Minerals Council chief Brendan Pearson steps down after BHP fallout
BHP’s divergence of views with the Minerals Council chief has seen an abrupt end to his leadership.
BHP’s falling out with the Minerals Council of Australia has claimed the scalp of the lobby group’s chief executive, Brendan Pearson.
Mr Pearson announced late yesterday that he was stepping down from the role after almost a decade with the group, including the past three-and-a-half years as CEO.
Mr Pearson played a key role in the Minerals Council’s campaigns against both the Resource Super Profits Tax and the carbon tax during his time with the group, helping save its members potentially billions of dollars in taxes and entrenching the Minerals Council as one of the nation’s biggest and most influential industry groups.
But his advocacy for coal and opposition to the Finkel review’s Clean Energy Target left him and the MCA increasingly isolated from BHP, with the simmering tensions coming to the surface in recent weeks.
It is understood that Mr Pearson first saw the writing on the wall in a board meeting during the MCA’s annual Minerals Week in Canberra earlier this month.
Sources close to the situation said the head of BHP’s Australian operations, Mike Henry, asked Minerals Council representatives to leave the meeting, leaving only member representatives present.
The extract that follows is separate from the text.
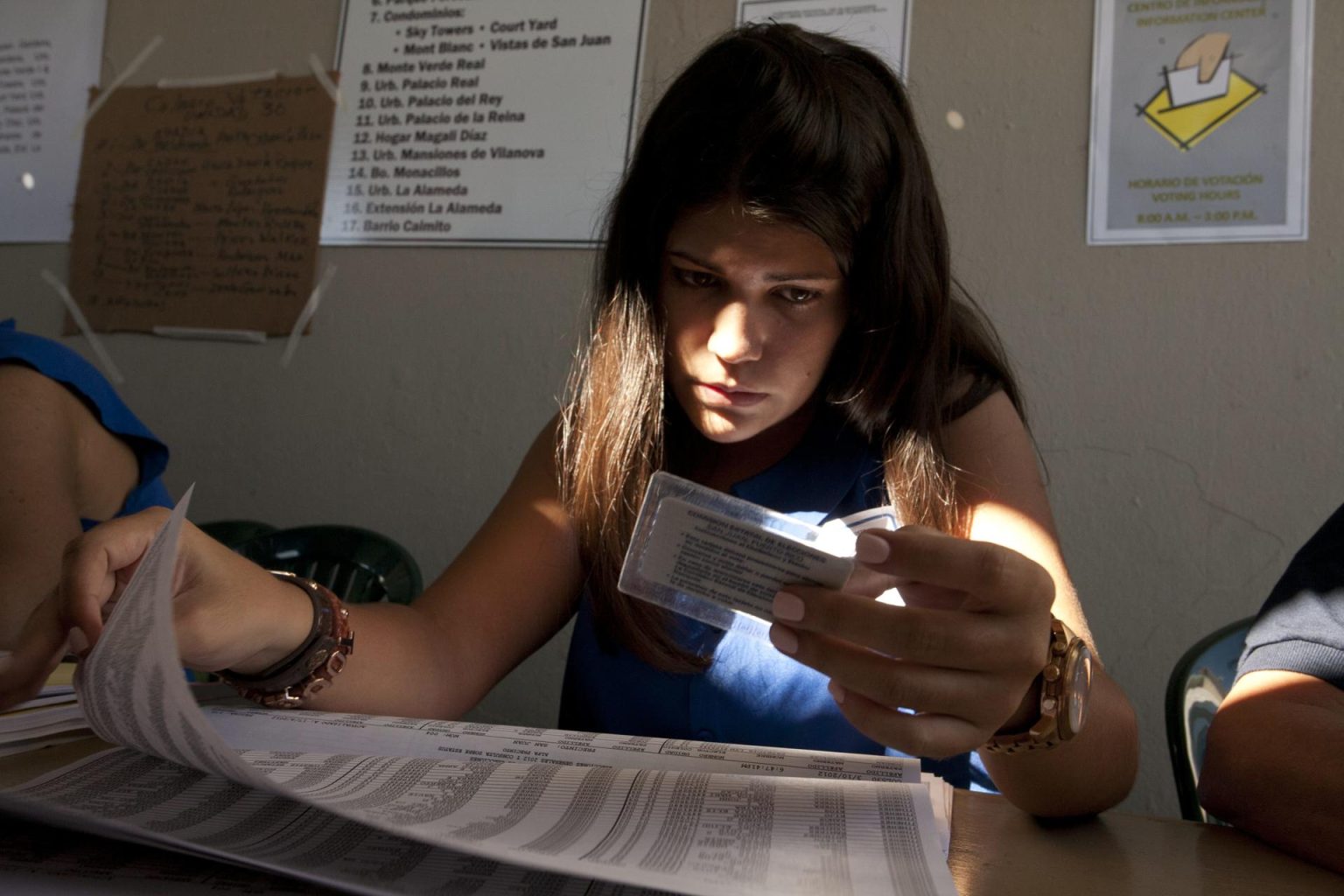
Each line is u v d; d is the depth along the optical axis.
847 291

Mr Henry is then understood to have expressed to the other members that BHP had lost confidence in Mr Pearson’s leadership.
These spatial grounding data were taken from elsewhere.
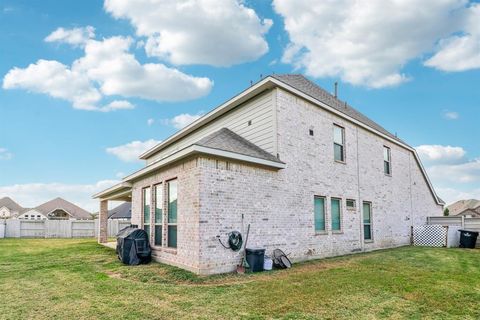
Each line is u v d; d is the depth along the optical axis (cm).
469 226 1881
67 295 624
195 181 841
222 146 891
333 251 1209
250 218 921
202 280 752
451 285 731
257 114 1110
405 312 544
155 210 1090
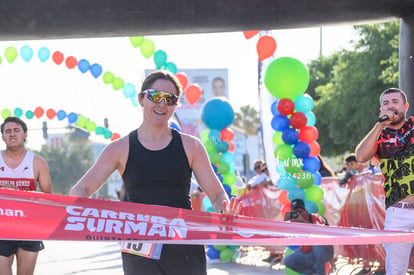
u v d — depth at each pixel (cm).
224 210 380
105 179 382
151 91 379
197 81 4747
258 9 749
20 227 351
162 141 385
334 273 838
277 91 804
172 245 370
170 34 775
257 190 1086
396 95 521
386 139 525
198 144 391
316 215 729
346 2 750
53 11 732
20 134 598
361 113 2397
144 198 377
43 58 1073
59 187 5144
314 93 3034
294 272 718
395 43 2289
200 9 744
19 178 604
The divergence of views between BHP and the MCA has since spilt over into the public arena.
On Tuesday, Mr Henry used an address to an Australia-Israel Chamber of Commerce lunch in Melbourne to renew its call for a Clean Energy Target, officially splitting from the MCA’s climate change position.
BHP also this week said it would review its membership of the Minerals Council and other industry groups in response to pressure from some activist shareholders, although Mr Henry stressed it was unlikely that BHP would actually leave altogether.
BHP runs one of the nation’s biggest thermal coal export mines, Mt Arthur in the Hunter Valley, and it is also one of the biggest consumers of power on the east coast grid, with a total bill of $300 million to $350m a year.
But it is not aligned with the Minerals Council’s stance that new cleaner coal-fired plants should be built without carbon capture and storage, and that the focus of the power system should be mainly on affordability and energy security.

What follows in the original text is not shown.